● Page images and extracted text:
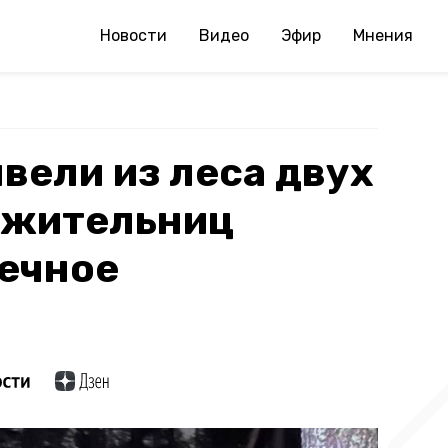
Новости
Видео
Эфир
Мнения
вели из леса двух
 жительниц
нечное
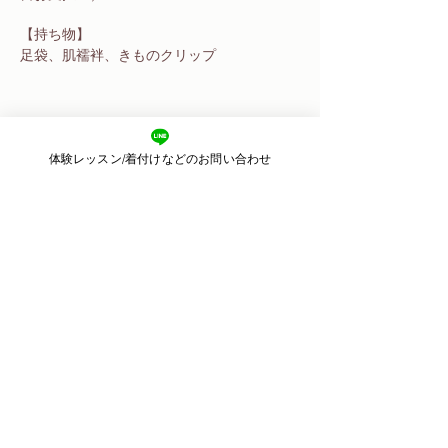
【持ち物】
足袋、肌襦袢、きものクリップ
体験レッスン/着付けなどのお問い合わせ
このイベントをシェア
​東京都目黒区目黒
2-11-3 2F
​運営：株式会社ピースカルチャー
Email：
kimonoharu.8@gmail.com
© 2018 きものサロン晴る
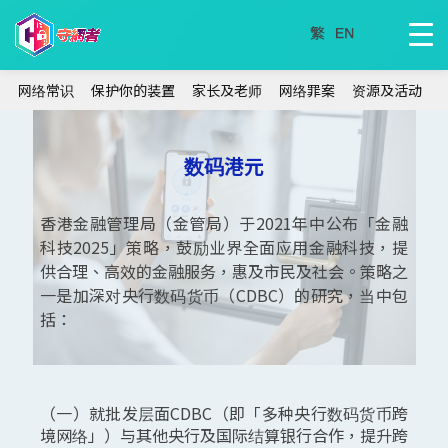
网络常识
保护你的装置
家长及老师
网络罪案
资源及活动
数码港元
香港金融管理局（金管局）于2021年中公布「金融
科技2025」策略，鼓励业界全面应用金融科技，提
供合理、高效的金融服务，惠及市民及社会。策略之
一是加深对央行数码货币（CDBC）的研究，当中包
括：
（一）就批发层面CDBC（即「多种央行数码货币跨
境网络」）与其他央行及国际结算银行合作，提升跨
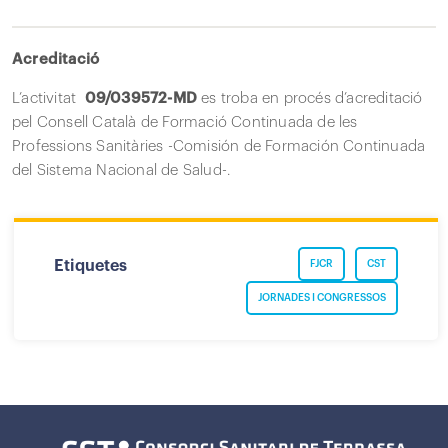
Acreditació
L’activitat
09/039572-MD
es troba en procés d’acreditació
pel Consell Català de Formació Continuada de les
Professions Sanitàries -Comisión de Formación Continuada
del Sistema Nacional de Salud-.
Etiquetes
FJCR
CST
JORNADES I CONGRESSOS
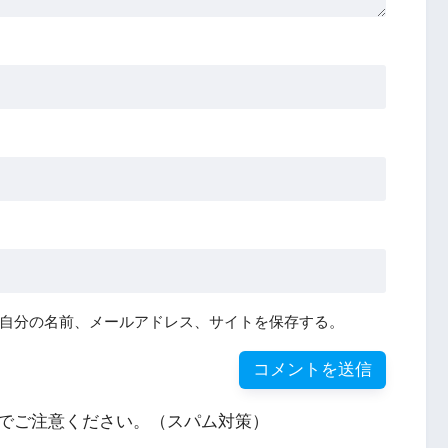
自分の名前、メールアドレス、サイトを保存する。
でご注意ください。（スパム対策）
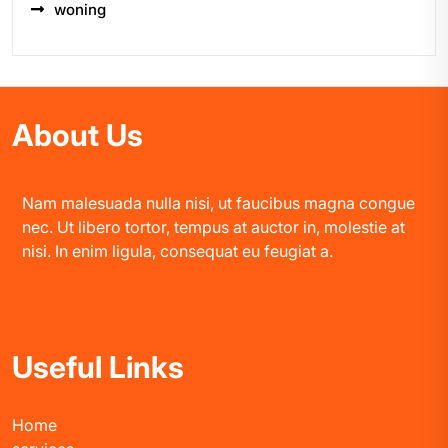
woning
About Us
Nam malesuada nulla nisi, ut faucibus magna congue
nec. Ut libero tortor, tempus at auctor in, molestie at
nisi. In enim ligula, consequat eu feugiat a.
Useful Links
Home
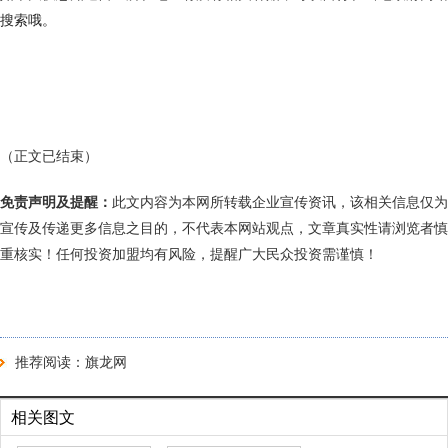
搜索哦。
（正文已结束）
免责声明及提醒：
此文内容为本网所转载企业宣传资讯，该相关信息仅为
宣传及传递更多信息之目的，不代表本网站观点，文章真实性请浏览者慎
重核实！任何投资加盟均有风险，提醒广大民众投资需谨慎！
推荐阅读：
旗龙网
相关图文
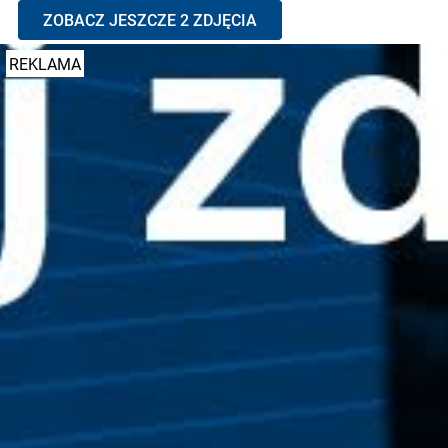
ZOBACZ JESZCZE 2 ZDJĘCIA
REKLAMA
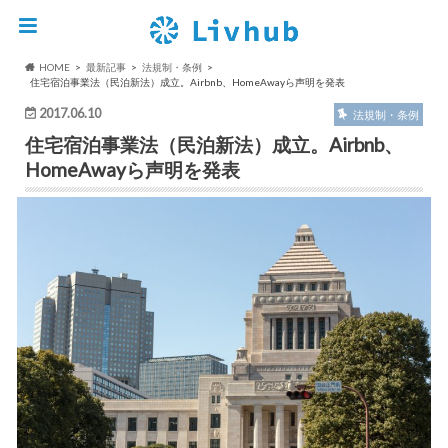
HOME
最新記事
法規制・条例
住宅宿泊事業法（民泊新法）成立。Airbnb、HomeAwayら声明を発表
2017.06.10
法規制・条例
住宅宿泊事業法（民泊新法）成立。Airbnb、
HomeAwayら声明を発表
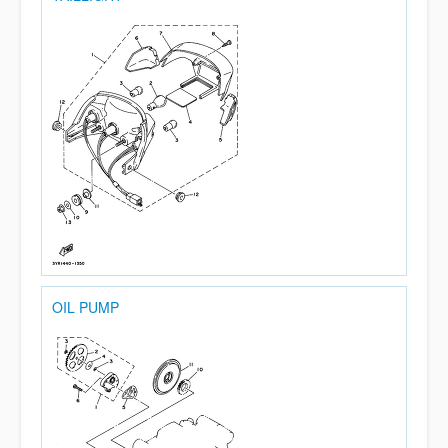
OIL PUMP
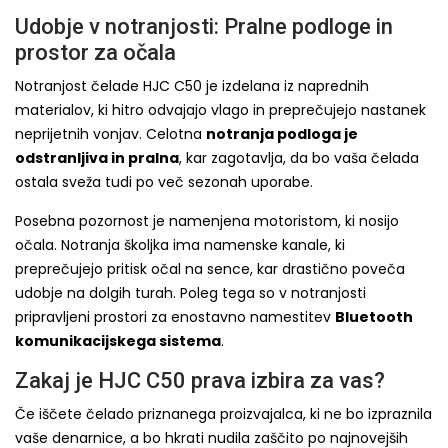
Udobje v notranjosti: Pralne podloge in
prostor za očala
Notranjost čelade HJC C50 je izdelana iz naprednih
materialov, ki hitro odvajajo vlago in preprečujejo nastanek
neprijetnih vonjav. Celotna
notranja podloga je
odstranljiva in pralna
, kar zagotavlja, da bo vaša čelada
ostala sveža tudi po več sezonah uporabe.
Posebna pozornost je namenjena motoristom, ki nosijo
očala. Notranja školjka ima namenske kanale, ki
preprečujejo pritisk očal na sence, kar drastično poveča
udobje na dolgih turah. Poleg tega so v notranjosti
pripravljeni prostori za enostavno namestitev
Bluetooth
komunikacijskega sistema
.
Zakaj je HJC C50 prava izbira za vas?
Če iščete čelado priznanega proizvajalca, ki ne bo izpraznila
vaše denarnice, a bo hkrati nudila zaščito po najnovejših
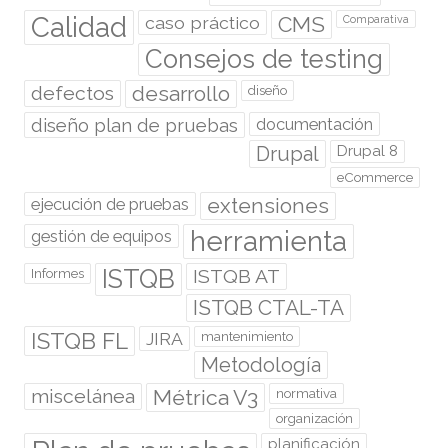
Calidad
caso práctico
CMS
Comparativa
Consejos de testing
desarrollo
defectos
diseño
diseño plan de pruebas
documentación
Drupal
Drupal 8
eCommerce
extensiones
ejecución de pruebas
herramienta
gestión de equipos
ISTQB
ISTQB AT
Informes
ISTQB CTAL-TA
ISTQB FL
JIRA
mantenimiento
Metodología
miscelánea
Métrica V3
normativa
organización
planificación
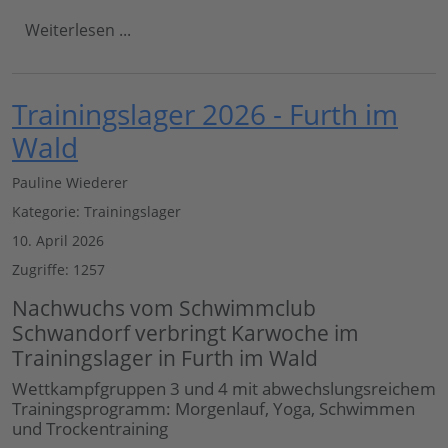
Weiterlesen ...
Trainingslager 2026 - Furth im
Wald
Pauline Wiederer
Kategorie:
Trainingslager
10. April 2026
Zugriffe: 1257
Nachwuchs vom Schwimmclub
Schwandorf verbringt Karwoche im
Trainingslager in Furth im Wald
Wettkampfgruppen 3 und 4 mit abwechslungsreichem
Trainingsprogramm: Morgenlauf, Yoga, Schwimmen
und Trockentraining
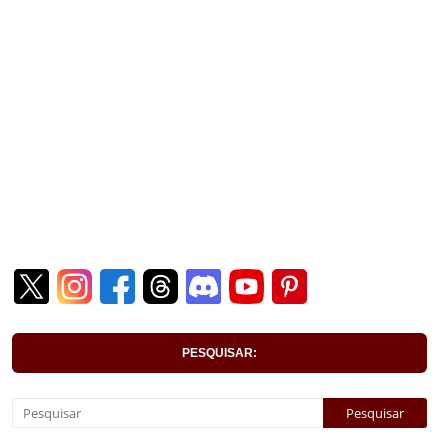
PESQUISAR:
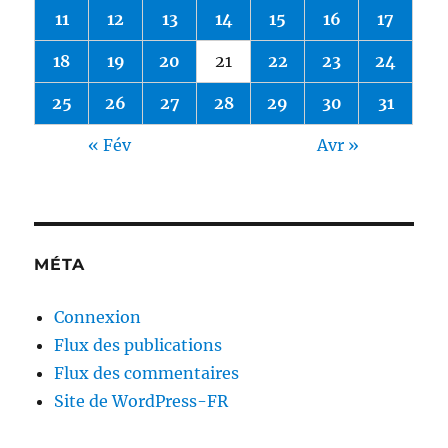
11
12
13
14
15
16
17
18
19
20
21
22
23
24
25
26
27
28
29
30
31
« Fév
Avr »
MÉTA
Connexion
Flux des publications
Flux des commentaires
Site de WordPress-FR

● ASSIGNMENT: Update the material from its first line through the line containing "境网络」）与其他央行及国际结算银行合作，提升跨", changing "Email" to "E-mail" and keeping everything else the same. Leave the pictures out of your answer.

● RESULT OF THE TASK:
Новости
Видео
Эфир
Мнения
вели из леса двух
 жительниц
нечное
【持ち物】
足袋、肌襦袢、きものクリップ
体験レッスン/着付けなどのお問い合わせ
このイベントをシェア
​東京都目黒区目黒
2-11-3 2F
​運営：株式会社ピースカルチャー
E-mail：
kimonoharu.8@gmail.com
© 2018 きものサロン晴る
网络常识
保护你的装置
家长及老师
网络罪案
资源及活动
数码港元
香港金融管理局（金管局）于2021年中公布「金融
科技2025」策略，鼓励业界全面应用金融科技，提
供合理、高效的金融服务，惠及市民及社会。策略之
一是加深对央行数码货币（CDBC）的研究，当中包
括：
（一）就批发层面CDBC（即「多种央行数码货币跨
境网络」）与其他央行及国际结算银行合作，提升跨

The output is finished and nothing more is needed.